§ **STATED TASK**
Copy the final stretch of the data below word for word, starting at the line that contains "Consult the model entry **1:57**" and ending with the last line of the data.
•••
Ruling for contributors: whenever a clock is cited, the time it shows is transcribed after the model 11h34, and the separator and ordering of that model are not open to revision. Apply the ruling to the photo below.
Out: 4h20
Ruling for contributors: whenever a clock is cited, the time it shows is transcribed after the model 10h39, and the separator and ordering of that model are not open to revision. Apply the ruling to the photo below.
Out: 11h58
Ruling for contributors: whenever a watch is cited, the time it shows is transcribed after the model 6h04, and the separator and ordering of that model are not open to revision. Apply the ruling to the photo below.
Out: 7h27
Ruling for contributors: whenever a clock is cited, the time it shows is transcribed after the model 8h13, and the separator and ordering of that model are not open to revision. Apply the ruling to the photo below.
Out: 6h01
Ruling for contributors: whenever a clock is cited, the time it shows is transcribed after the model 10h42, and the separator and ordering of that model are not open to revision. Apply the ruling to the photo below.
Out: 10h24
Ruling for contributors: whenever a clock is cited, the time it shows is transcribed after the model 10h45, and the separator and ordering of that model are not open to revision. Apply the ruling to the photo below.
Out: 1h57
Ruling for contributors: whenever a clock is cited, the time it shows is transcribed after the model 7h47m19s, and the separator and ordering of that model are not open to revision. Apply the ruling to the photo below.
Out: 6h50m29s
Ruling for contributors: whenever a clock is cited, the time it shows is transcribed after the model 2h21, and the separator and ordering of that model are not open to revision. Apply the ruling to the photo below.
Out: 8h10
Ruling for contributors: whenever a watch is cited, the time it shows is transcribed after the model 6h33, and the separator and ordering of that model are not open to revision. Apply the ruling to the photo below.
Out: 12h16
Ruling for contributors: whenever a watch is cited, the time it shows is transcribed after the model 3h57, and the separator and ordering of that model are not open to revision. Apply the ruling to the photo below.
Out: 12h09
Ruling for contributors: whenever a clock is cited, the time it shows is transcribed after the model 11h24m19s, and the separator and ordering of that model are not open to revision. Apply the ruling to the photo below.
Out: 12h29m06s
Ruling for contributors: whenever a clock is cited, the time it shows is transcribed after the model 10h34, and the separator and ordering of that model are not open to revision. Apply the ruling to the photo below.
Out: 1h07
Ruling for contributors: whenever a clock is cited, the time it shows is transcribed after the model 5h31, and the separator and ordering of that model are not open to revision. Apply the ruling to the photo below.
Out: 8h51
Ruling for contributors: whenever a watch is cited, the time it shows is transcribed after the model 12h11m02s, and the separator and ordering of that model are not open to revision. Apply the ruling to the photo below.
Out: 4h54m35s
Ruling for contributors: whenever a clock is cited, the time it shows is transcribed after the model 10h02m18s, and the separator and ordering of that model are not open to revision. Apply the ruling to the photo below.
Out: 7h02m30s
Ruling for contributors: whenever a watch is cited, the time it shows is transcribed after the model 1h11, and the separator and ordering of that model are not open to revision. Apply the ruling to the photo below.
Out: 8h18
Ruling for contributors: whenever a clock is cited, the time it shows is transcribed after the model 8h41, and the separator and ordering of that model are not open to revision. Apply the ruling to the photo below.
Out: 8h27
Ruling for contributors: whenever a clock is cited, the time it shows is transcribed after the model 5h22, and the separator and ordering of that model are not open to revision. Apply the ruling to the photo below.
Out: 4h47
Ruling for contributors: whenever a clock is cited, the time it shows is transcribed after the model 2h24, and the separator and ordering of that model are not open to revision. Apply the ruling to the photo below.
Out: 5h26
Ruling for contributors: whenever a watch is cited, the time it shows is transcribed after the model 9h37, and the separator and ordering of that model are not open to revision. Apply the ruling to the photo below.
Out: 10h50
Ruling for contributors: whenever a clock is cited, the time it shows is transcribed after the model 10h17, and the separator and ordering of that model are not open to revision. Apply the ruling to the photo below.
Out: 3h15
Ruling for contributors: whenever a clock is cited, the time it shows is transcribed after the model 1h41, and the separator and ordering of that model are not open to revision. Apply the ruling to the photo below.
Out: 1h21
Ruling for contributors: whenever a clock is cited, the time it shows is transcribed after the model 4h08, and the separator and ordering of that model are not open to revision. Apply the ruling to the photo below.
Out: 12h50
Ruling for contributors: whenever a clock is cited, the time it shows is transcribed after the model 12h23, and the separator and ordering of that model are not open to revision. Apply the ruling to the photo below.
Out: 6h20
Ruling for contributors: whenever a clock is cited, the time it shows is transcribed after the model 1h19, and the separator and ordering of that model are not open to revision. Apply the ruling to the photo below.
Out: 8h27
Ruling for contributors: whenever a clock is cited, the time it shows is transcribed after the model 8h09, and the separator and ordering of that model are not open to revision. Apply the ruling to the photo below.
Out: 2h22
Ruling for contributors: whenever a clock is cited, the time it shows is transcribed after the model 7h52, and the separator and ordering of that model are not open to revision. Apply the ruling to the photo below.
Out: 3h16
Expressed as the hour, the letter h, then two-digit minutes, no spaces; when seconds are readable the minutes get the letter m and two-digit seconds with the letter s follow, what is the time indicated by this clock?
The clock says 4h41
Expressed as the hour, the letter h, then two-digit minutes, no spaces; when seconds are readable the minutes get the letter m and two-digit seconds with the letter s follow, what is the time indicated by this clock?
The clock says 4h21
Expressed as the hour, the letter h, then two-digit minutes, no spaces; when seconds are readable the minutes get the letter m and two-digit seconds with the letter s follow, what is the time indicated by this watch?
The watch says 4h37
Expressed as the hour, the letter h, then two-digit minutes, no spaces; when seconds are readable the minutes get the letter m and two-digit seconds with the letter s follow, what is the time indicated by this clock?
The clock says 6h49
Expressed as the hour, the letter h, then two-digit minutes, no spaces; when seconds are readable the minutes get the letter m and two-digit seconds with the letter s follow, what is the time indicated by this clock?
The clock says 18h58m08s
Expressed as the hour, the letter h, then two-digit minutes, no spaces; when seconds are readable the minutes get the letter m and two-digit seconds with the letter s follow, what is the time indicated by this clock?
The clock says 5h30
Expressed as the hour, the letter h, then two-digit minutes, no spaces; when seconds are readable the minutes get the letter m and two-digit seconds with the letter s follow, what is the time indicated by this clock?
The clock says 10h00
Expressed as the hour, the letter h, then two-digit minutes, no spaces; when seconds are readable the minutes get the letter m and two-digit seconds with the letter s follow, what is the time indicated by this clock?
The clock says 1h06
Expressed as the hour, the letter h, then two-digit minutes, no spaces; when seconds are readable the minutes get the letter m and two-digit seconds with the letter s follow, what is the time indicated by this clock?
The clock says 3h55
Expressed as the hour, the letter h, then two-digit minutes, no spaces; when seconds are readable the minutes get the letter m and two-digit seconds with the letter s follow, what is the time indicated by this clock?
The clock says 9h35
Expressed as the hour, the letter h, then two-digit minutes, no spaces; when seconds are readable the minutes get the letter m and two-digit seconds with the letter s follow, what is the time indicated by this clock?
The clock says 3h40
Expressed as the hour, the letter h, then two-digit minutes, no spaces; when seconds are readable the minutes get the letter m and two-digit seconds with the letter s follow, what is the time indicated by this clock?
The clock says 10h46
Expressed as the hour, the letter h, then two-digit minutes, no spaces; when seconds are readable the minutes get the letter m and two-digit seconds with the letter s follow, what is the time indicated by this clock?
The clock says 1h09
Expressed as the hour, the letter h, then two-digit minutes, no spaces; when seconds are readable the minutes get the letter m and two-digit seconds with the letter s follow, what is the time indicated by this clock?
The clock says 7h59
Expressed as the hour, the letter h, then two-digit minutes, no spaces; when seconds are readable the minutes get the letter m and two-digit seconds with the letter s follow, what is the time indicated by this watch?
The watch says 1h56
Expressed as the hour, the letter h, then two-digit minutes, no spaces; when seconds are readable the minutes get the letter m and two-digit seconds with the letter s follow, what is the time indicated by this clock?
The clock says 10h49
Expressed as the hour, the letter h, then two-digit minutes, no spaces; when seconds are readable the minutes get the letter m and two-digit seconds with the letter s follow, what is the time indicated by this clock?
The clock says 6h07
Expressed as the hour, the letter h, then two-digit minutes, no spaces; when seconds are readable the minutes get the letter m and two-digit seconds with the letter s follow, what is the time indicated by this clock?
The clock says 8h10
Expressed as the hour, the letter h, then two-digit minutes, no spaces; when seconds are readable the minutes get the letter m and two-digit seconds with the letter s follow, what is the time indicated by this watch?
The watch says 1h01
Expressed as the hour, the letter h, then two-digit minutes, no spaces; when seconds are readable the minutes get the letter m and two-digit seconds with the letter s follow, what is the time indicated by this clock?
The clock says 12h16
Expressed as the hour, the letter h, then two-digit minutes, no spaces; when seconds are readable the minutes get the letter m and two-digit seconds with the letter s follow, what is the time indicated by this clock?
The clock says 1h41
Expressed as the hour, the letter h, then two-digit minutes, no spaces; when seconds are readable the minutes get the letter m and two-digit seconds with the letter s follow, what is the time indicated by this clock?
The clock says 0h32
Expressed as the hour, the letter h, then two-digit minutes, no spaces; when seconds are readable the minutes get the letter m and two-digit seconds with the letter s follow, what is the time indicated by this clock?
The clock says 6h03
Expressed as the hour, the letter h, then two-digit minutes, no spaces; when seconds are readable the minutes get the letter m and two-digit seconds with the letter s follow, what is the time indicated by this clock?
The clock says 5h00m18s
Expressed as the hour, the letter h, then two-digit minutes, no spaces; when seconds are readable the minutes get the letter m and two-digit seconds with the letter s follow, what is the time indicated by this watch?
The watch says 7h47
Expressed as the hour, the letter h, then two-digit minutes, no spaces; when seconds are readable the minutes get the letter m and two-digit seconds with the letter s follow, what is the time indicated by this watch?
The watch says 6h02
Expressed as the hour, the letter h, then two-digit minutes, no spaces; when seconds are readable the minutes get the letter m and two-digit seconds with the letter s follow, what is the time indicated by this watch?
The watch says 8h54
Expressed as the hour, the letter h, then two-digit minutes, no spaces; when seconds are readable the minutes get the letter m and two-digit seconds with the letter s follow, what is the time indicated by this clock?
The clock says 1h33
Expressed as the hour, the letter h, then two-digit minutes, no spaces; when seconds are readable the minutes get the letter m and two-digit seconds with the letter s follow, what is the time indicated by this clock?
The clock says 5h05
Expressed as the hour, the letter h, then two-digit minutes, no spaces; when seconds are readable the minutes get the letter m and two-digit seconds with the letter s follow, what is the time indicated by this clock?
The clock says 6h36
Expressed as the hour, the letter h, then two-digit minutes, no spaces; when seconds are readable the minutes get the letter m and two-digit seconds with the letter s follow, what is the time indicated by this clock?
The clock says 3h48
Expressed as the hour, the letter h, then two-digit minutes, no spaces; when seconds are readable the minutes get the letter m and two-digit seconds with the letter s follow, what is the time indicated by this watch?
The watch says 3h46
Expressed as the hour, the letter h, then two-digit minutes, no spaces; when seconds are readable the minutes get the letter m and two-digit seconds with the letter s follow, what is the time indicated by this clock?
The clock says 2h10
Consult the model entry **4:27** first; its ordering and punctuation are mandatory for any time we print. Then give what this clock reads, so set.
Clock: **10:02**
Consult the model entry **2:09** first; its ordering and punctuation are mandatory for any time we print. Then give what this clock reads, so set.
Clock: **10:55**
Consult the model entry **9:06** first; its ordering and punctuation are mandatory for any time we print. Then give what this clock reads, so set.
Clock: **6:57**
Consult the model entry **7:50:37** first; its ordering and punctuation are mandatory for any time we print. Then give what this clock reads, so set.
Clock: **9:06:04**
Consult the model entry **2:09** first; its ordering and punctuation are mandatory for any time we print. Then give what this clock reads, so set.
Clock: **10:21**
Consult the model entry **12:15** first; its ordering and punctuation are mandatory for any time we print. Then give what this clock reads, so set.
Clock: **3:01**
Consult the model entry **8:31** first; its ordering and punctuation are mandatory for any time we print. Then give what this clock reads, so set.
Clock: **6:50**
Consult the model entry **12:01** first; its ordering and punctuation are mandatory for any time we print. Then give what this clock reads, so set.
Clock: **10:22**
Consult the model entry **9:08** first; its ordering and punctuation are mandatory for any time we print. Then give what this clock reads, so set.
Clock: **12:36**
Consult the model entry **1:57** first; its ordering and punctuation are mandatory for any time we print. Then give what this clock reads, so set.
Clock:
•••
§ **ANSWER**
Consult the model entry **1:57** first; its ordering and punctuation are mandatory for any time we print. Then give what this clock reads, so set.
Clock:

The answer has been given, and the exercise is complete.